TASK INSTRUCTIONS
Once you find a line containing the word "Stan" in the entries below, copy it.

EXERCISE DATA
-- Opening Marker --
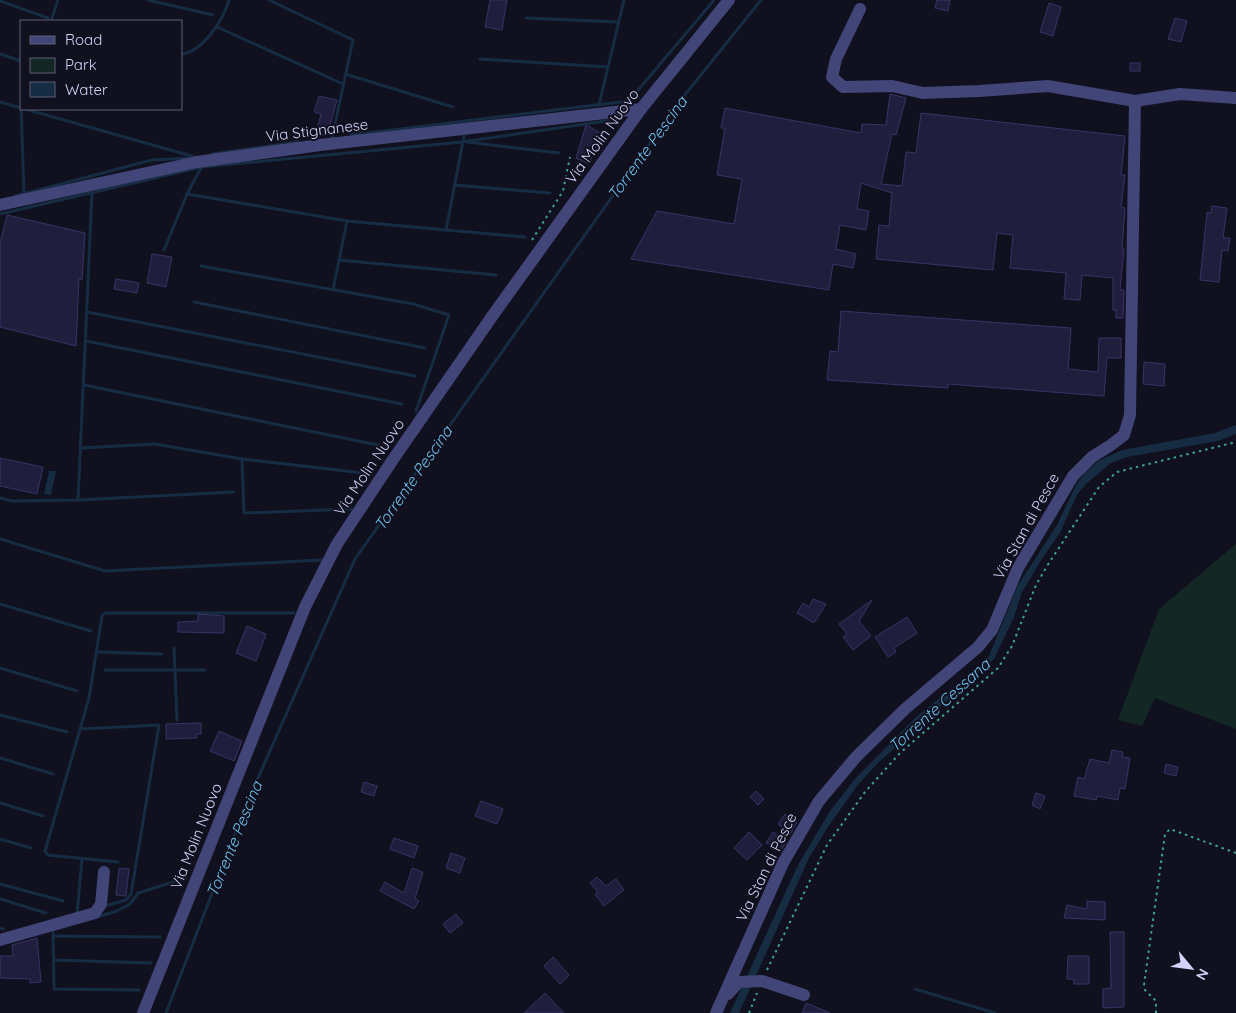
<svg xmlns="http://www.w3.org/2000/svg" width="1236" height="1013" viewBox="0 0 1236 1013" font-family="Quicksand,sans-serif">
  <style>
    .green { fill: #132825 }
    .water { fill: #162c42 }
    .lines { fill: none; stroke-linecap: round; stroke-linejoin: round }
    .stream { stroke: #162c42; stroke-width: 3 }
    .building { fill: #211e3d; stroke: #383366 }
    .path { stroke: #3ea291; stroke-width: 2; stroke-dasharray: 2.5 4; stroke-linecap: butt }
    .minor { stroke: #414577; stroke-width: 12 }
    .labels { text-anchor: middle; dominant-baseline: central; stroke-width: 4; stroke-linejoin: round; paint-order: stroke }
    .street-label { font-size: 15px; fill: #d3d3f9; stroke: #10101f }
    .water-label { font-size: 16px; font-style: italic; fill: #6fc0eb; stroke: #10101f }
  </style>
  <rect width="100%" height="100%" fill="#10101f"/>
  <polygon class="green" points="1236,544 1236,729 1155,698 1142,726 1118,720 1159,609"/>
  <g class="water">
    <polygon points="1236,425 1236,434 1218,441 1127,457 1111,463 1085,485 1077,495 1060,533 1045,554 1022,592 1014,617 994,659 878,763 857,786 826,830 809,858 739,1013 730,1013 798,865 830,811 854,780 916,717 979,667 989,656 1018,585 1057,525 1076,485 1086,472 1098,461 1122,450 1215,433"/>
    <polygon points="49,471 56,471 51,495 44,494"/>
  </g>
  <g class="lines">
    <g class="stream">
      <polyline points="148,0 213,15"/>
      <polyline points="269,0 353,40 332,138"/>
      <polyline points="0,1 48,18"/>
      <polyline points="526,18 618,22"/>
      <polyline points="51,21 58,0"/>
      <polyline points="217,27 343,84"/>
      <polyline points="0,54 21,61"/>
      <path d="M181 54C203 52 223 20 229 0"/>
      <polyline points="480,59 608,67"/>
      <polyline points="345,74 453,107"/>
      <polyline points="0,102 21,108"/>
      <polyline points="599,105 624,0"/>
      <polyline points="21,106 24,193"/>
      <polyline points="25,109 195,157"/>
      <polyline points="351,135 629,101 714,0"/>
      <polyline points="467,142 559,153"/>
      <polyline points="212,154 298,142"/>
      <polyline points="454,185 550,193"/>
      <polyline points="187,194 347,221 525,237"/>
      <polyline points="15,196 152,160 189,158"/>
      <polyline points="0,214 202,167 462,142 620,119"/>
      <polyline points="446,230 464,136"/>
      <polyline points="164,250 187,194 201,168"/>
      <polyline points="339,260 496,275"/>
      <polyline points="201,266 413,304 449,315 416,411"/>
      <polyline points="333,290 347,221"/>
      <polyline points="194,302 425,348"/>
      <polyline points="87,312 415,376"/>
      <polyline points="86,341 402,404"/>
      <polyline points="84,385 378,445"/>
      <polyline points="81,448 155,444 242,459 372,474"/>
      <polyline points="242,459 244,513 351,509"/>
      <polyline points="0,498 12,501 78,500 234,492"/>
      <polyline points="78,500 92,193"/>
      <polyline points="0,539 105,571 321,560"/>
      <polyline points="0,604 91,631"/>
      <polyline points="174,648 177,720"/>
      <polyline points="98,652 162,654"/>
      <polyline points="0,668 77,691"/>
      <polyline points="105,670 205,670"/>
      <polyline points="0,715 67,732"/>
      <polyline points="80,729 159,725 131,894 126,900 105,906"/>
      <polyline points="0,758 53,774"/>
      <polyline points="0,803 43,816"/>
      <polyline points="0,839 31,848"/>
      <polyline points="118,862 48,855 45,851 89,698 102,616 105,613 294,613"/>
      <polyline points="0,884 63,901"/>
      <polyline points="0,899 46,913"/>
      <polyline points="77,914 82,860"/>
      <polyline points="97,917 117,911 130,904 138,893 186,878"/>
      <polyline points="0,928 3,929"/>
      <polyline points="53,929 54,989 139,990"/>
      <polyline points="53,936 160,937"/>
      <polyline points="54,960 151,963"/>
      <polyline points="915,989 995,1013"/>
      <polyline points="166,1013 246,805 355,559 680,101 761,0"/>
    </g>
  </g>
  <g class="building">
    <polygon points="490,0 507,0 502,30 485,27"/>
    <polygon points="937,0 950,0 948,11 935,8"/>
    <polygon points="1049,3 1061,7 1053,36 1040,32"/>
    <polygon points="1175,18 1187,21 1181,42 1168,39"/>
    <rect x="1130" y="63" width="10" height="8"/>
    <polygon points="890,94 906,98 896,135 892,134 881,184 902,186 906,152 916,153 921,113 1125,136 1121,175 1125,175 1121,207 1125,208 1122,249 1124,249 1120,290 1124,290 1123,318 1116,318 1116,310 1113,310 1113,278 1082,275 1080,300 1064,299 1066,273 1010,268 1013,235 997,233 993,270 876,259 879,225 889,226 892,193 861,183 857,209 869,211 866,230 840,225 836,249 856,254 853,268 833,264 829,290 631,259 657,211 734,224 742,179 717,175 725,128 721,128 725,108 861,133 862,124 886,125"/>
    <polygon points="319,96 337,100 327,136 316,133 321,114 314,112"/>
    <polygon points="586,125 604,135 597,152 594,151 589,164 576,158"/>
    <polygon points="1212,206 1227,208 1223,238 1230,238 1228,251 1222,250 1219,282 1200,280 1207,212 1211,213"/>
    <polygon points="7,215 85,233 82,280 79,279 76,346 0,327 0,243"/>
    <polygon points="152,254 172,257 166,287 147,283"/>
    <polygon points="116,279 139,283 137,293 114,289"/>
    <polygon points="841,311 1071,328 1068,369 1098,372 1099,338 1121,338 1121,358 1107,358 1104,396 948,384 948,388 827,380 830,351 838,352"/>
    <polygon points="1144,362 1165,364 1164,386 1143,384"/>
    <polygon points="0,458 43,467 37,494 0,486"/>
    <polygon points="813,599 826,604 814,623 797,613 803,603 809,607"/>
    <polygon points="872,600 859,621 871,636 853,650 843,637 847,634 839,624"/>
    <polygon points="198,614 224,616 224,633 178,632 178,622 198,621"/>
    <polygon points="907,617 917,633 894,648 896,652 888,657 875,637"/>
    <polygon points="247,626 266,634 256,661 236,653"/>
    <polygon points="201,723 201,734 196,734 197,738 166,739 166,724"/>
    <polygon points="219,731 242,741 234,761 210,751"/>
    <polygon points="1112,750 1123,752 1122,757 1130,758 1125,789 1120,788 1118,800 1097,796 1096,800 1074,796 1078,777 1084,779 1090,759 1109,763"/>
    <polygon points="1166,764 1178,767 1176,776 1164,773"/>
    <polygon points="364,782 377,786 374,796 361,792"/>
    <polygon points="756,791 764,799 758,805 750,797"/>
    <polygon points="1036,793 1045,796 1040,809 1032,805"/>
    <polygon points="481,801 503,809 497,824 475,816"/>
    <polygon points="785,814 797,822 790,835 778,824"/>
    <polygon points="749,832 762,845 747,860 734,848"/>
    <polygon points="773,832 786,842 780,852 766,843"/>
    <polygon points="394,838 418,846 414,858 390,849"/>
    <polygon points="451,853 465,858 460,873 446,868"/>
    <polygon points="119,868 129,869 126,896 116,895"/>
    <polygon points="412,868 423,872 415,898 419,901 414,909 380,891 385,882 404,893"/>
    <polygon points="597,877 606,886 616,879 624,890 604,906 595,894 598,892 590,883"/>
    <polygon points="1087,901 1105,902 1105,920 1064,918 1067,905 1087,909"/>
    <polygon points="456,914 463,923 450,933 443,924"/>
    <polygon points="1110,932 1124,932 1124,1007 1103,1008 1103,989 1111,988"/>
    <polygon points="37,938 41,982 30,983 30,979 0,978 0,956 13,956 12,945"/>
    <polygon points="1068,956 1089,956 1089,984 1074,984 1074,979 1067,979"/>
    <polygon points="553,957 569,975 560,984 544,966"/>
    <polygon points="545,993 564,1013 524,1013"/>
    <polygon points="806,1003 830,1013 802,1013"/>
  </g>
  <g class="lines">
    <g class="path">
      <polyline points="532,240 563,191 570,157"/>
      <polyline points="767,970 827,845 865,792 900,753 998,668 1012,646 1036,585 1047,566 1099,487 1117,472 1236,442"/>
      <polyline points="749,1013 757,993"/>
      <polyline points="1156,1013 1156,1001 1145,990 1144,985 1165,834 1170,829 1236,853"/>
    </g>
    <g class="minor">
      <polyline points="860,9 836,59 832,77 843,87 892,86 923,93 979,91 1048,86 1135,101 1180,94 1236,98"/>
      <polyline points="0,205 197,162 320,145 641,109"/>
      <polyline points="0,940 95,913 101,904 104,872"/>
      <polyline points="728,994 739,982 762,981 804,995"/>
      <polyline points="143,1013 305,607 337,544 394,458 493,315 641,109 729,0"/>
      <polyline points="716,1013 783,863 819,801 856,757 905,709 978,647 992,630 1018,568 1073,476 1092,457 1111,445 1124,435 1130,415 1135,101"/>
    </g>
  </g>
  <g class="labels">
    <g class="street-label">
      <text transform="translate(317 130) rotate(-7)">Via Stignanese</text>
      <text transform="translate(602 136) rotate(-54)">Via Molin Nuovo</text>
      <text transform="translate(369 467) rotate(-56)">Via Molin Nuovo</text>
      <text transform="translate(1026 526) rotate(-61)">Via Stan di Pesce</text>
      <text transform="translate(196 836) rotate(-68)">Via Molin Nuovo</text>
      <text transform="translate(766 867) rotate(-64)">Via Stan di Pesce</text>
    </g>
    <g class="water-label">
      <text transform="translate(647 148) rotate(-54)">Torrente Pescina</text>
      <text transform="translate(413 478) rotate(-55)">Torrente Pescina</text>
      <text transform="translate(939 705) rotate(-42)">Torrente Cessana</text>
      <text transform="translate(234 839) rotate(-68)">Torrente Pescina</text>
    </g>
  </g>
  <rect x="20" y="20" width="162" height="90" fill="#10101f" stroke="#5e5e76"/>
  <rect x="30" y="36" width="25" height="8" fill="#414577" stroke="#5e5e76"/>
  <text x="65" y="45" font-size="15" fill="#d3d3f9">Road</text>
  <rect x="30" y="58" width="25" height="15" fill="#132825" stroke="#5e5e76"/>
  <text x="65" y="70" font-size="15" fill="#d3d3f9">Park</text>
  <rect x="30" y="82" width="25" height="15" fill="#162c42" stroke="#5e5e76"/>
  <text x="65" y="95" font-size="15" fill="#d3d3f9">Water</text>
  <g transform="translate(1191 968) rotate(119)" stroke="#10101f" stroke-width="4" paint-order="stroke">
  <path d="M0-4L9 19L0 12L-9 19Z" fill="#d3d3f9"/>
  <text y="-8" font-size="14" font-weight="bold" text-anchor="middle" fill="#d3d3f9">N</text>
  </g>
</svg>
-- Closing Marker --
OUTPUT
      <text transform="translate(1026 526) rotate(-61)">Via Stan di Pesce</text>
      <text transform="translate(766 867) rotate(-64)">Via Stan di Pesce</text>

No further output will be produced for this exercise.